Quantum geometry in low-energy linear and nonlinear optical responses of magnetic Rashba semiconductor (Ge,Mn)Te

TL;DR

This paper explores how quantum geometry influences the linear and nonlinear optical responses in a magnetic Rashba semiconductor, revealing the roles of quantum metric and Fermi level in optical conductivity and injection current.

Contribution

It demonstrates the impact of quantum metric on optical conductivity and the Fermi level dependence of injection current in magnetic Rashba semiconductors, with theoretical validation.

Findings

Quantum metric affects linear optical conductivity regardless of joint density-of-states.

Injection current is enhanced when the Fermi level is near the Dirac point.

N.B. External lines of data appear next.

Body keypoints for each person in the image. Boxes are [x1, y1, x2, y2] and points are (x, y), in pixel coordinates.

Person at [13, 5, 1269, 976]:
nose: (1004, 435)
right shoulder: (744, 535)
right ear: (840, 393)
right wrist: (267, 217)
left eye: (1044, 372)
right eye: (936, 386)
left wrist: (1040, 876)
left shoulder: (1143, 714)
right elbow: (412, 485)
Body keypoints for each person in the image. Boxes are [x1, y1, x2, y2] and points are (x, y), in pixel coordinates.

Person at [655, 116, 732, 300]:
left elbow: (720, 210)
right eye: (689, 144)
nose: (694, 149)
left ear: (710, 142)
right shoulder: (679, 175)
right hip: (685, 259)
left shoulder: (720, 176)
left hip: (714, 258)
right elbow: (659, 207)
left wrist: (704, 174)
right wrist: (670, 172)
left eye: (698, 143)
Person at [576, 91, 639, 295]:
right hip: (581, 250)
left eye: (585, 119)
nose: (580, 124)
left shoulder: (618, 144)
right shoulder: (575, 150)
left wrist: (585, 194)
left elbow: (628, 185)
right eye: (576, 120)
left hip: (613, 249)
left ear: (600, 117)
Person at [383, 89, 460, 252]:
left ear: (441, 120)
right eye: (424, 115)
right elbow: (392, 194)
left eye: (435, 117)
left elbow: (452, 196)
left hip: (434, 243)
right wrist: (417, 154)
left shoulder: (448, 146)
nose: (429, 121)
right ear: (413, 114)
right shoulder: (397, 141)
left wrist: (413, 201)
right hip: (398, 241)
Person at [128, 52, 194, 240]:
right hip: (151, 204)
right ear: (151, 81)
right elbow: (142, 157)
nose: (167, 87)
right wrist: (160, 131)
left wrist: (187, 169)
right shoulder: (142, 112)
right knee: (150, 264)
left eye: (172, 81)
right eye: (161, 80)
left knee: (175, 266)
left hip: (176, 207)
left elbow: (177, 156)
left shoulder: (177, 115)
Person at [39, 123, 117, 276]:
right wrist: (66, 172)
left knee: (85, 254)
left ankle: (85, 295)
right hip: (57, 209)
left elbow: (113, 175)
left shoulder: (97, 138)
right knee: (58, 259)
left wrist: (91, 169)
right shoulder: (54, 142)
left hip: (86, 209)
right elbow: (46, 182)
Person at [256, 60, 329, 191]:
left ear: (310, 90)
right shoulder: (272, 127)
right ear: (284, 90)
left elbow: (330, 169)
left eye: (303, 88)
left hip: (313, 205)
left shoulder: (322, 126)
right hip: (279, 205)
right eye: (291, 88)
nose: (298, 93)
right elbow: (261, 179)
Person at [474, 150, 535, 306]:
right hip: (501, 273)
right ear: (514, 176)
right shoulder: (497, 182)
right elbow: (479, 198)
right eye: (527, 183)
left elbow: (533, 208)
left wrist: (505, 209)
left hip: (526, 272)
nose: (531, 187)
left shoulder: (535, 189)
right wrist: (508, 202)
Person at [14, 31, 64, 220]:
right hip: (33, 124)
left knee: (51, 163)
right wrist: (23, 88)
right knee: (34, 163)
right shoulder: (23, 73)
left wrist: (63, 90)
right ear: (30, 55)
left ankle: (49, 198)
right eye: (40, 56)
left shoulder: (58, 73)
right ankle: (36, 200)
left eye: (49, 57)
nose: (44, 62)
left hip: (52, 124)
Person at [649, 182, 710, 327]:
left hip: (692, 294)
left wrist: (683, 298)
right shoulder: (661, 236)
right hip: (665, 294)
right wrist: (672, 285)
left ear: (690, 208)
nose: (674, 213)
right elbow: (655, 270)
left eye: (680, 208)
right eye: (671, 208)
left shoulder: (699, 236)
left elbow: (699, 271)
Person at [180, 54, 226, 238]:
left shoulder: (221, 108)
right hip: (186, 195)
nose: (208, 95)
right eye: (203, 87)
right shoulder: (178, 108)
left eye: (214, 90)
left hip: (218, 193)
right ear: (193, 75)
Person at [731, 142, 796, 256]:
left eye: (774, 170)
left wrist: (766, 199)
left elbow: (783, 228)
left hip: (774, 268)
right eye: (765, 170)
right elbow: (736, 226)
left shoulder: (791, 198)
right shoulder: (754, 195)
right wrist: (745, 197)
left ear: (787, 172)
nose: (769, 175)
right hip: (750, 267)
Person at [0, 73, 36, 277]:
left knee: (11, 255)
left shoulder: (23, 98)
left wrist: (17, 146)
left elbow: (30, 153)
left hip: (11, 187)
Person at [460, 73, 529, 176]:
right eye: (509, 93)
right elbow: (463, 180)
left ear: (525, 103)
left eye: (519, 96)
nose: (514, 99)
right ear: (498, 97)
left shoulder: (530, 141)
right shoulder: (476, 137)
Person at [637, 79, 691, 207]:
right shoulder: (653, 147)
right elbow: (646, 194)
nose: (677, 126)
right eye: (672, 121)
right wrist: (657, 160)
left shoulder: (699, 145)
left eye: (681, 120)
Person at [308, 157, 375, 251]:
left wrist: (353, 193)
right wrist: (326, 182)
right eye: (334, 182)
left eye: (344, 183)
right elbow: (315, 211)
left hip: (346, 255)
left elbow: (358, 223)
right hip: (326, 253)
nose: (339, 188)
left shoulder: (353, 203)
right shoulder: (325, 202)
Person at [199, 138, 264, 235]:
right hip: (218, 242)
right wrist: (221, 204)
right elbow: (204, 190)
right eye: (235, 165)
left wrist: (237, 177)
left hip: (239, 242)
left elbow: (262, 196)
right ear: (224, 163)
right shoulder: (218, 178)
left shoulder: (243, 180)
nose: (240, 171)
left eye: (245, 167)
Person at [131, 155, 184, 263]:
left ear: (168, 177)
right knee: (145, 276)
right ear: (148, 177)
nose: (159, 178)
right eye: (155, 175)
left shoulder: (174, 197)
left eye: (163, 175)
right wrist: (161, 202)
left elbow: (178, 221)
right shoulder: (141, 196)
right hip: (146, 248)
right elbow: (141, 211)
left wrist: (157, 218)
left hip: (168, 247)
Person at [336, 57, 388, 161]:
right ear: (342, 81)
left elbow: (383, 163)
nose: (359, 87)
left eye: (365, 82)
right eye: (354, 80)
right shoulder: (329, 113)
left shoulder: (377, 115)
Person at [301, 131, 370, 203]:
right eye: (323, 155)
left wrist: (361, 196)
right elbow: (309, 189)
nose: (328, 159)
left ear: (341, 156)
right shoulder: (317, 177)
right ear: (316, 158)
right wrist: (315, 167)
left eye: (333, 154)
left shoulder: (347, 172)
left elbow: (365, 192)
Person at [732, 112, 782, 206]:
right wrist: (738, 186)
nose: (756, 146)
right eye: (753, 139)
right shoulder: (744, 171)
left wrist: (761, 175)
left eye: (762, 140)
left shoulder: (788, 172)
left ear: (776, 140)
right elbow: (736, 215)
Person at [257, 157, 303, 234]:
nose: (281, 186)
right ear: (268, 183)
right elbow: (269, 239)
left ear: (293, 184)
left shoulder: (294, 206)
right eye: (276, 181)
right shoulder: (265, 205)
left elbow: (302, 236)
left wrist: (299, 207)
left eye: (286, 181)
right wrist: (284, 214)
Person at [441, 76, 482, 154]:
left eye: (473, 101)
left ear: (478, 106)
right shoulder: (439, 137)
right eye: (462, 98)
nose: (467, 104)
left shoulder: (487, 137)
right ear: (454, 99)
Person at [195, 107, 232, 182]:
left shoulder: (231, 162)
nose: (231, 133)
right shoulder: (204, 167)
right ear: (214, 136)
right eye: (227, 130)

Theoretical models accurately reproduce optical spectra considering geometrical effects.

Abstract

Quantum geometry appears as a key factor in understanding the optical properties of quantum materials, with the anticipation on diverging or quantized responses near the Dirac and Weyl points. Here we investigate linear and nonlinear optical responses -- optical conductivity and injection current -- in a magnetic Rashba semiconductor in the mid-infrared region, with varying the Fermi energy across the Dirac point. We reveal that the linear optical conductivity reflects quantum metric, which remains finite irrespective of the diminishing joint density-of-states at lower photon energy. It is also confirmed that the magnetic injection current enhances depending on the energy of the Fermi level relative to the Dirac point. These optical spectra are nicely reproduced by our theoretical calculations with geometrical effects taken into account.